Sermaye, üretilmiş tüm mal ve hizmetlerin toplamıdır. Üretim sürecinden arttırılmasına ve dağıtımına kadar kullanılan her türlü sermaye aracının artması, ekonomilerdeki mal ve hizmet tüketimini ve boş zamanını arttırır.

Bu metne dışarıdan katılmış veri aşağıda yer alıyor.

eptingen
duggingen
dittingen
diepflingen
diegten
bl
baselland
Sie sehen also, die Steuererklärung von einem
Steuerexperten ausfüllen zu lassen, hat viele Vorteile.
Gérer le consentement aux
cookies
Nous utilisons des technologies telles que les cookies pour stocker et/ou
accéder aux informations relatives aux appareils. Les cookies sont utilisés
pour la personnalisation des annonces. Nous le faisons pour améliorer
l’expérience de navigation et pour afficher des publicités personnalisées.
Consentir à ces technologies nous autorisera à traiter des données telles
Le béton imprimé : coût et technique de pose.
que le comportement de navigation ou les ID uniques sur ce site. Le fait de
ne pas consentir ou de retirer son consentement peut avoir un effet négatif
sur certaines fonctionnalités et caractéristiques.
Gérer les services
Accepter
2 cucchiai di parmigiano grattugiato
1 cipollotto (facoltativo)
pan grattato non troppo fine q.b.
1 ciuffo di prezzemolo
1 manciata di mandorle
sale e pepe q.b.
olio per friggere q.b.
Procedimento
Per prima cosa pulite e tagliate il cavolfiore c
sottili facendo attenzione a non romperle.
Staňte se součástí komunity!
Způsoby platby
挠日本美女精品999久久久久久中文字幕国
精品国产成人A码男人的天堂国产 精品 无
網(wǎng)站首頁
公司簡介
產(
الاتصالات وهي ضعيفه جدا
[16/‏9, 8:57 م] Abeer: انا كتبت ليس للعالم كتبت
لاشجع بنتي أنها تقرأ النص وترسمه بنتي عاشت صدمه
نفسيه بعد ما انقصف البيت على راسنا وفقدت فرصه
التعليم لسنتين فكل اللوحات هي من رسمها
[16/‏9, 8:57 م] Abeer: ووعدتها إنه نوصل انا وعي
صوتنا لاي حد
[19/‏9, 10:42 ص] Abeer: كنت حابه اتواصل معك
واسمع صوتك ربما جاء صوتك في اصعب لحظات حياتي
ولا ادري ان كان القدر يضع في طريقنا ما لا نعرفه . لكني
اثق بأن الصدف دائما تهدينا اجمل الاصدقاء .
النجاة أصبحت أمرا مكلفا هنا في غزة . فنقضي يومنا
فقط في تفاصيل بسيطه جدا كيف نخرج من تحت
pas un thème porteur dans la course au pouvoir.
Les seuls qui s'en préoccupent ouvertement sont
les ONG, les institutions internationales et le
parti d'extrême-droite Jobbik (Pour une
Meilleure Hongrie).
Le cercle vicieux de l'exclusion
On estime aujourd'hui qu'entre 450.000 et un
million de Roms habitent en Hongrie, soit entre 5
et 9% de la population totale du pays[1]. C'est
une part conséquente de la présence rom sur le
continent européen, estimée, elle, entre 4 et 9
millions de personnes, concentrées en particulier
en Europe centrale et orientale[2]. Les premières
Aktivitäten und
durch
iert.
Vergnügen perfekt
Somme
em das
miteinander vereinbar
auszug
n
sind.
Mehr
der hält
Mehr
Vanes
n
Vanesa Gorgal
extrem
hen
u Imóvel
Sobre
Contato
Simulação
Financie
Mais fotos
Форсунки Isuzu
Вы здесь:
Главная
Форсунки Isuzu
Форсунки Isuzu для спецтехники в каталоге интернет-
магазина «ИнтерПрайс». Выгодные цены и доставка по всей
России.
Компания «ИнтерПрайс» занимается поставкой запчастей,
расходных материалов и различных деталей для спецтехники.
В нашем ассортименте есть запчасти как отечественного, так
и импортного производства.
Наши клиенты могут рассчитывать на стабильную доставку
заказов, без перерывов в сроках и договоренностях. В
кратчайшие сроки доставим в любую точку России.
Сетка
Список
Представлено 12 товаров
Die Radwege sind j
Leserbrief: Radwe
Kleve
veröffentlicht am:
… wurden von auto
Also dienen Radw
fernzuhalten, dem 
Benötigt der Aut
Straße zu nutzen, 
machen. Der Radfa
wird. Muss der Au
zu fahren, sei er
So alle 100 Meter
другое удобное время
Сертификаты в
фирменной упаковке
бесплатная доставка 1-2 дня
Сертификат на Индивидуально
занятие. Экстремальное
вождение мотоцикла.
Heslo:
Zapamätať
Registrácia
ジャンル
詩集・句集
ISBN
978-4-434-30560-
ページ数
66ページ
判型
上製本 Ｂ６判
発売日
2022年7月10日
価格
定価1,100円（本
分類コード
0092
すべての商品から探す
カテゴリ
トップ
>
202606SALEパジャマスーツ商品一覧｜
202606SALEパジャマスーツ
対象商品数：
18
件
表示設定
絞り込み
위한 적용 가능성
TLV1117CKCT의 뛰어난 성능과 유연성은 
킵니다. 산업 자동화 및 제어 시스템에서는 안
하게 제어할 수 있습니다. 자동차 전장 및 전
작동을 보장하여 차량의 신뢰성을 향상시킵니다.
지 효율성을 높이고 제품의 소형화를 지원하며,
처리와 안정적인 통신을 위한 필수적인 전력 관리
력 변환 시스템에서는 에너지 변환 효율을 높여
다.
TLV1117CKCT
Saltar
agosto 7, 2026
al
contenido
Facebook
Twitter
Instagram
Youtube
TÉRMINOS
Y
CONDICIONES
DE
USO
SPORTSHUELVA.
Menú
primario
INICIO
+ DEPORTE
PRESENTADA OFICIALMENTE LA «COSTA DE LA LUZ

Üretim bandı, bilgisayar, kamyon, robotlar, masa sandalyeler vb. gibi aklınıza gelebilecek tüm üretim araçlarına fiziksel sermaye deniyor. Bu araçların tümü kullanıma ve zamana bağlı olarak yıpranıyor. Bu yıpranmalara da bildiğiniz üzere amortisman deniyor. Firmalar araçları eskiyor diye üretim miktarını azaltmaz, aksine harcamalar yaparak araçlarını yenileyerek veya bakım yaparak üretim düzeyini korur. Bunu sağlayabilmek adına yaptığı harcamalara da otonom yatırım harcamaları denir. Firmaların finansal yapısını incelerken bu kavramlarla çok karşılaşacaksınız. O yüzden aklınızda tutmanızı öneririm.  

Gelelim faize. Faizi sevmeyenler, kabul etmeyenler de var ama her şeyin bir maliyeti olduğu gibi paranın da bir maliyeti olduğunu unutmayın. Paranın, yani sermayenin maliyeti ise faizdir. Yani paranın fiyatı faizdir. Bankadan 10bin lira kredi çekiyorsunuz ve karşılığında 2bin lira faiz ödüyorsunuz. Aslında banka size 10bin lirayı 2bin liraya satmıştır. E bu adam taş mı kemirsin kardeşim?

Sürekli gördüğünüz ve sıkça karşılaştığınız faiz oranları nominal faizdir. Esas olan ise reel faizdir. Nominal faizden enflasyonu çıkarırsanız reel faizi bulursunuz ve aslında net olan değer de budur.

O yüzden tüm gelir, gider ve faiz hesaplamalarınızda reel faizi değerlendirmeniz kendi çıkarınıza olacaktır.